(Beginning of Exercise input)
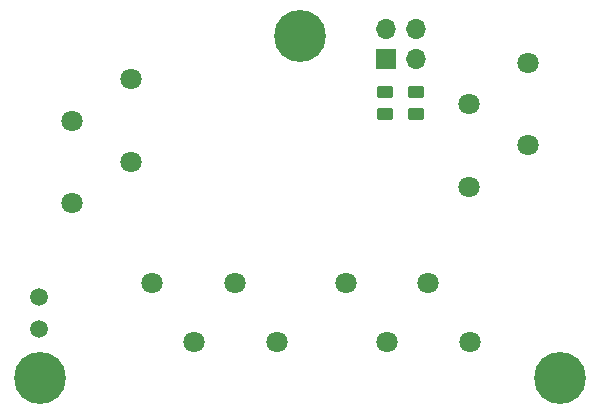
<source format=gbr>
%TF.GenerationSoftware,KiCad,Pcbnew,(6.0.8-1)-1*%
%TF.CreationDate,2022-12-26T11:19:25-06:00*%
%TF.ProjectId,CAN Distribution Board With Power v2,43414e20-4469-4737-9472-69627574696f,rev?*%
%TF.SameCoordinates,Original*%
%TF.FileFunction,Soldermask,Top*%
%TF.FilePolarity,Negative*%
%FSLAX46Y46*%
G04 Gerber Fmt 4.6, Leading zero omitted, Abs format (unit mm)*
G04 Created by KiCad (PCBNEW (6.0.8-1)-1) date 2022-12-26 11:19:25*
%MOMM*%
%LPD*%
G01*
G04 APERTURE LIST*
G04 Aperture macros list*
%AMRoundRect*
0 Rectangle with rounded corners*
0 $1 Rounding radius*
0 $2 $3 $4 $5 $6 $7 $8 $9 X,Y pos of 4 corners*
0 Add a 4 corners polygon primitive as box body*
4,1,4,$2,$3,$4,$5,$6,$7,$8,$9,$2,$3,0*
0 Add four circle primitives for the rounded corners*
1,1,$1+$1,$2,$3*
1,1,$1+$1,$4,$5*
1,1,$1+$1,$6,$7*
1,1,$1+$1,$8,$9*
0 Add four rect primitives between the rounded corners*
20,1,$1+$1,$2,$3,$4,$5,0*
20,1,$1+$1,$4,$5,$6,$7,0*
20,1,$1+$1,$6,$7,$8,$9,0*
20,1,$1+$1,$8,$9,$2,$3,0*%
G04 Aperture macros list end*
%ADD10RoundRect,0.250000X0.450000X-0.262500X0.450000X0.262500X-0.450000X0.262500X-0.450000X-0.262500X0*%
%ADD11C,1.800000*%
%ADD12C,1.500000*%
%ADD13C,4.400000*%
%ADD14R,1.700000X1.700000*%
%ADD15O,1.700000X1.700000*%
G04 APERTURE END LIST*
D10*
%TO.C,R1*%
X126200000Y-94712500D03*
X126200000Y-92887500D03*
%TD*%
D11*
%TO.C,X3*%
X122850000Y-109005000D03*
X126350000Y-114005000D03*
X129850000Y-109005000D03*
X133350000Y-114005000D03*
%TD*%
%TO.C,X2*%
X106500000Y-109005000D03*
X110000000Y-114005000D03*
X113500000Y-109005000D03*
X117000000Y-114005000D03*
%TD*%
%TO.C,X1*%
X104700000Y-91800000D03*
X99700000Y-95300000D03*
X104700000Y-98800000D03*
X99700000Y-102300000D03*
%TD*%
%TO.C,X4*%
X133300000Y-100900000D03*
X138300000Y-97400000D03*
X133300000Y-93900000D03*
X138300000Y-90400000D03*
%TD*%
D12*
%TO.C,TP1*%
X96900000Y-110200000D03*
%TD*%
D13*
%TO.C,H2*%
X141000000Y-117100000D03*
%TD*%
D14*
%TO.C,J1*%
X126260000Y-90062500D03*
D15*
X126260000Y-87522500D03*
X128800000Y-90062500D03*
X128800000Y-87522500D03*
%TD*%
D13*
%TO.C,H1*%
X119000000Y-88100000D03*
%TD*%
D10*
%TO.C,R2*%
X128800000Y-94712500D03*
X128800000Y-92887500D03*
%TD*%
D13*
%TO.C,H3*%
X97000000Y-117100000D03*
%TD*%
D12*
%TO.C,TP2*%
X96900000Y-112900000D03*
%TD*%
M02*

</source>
(End of Exercise input)
(Beginning of Exercise input)
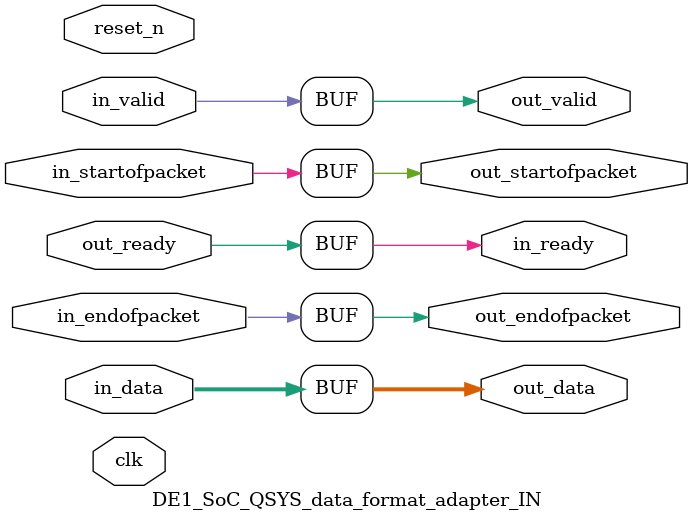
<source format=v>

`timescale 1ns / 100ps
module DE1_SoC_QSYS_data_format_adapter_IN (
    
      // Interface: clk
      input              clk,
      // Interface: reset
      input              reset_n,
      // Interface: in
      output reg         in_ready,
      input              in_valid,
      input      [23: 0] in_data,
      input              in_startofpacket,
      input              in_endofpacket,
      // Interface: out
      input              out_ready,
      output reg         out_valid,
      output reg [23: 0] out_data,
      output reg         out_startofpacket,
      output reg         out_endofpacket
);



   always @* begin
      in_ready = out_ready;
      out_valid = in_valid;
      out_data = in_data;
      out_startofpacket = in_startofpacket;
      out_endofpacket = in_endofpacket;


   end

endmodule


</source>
(End of Exercise input)
(Beginning of Exercise input)
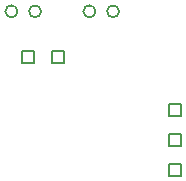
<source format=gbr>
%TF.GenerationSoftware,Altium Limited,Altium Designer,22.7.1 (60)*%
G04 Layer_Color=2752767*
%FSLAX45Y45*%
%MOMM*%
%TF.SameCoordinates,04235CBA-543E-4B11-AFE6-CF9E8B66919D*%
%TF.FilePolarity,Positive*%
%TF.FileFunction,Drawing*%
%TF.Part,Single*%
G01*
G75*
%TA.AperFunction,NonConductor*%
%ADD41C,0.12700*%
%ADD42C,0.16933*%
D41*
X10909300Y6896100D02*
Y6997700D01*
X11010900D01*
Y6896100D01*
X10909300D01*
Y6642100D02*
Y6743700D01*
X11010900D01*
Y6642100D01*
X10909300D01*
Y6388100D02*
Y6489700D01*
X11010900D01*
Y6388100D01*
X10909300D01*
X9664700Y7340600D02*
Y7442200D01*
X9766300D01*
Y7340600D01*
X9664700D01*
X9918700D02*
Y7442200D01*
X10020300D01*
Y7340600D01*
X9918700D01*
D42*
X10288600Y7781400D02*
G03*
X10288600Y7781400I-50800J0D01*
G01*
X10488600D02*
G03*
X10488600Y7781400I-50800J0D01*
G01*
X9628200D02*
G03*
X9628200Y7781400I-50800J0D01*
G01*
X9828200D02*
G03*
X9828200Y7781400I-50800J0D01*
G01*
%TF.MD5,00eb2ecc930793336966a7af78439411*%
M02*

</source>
(End of Exercise input)
> **Work required**
Count every line of the listing holding the string "Interface". Reply with the total alone.

> **Answer to the exercise**
4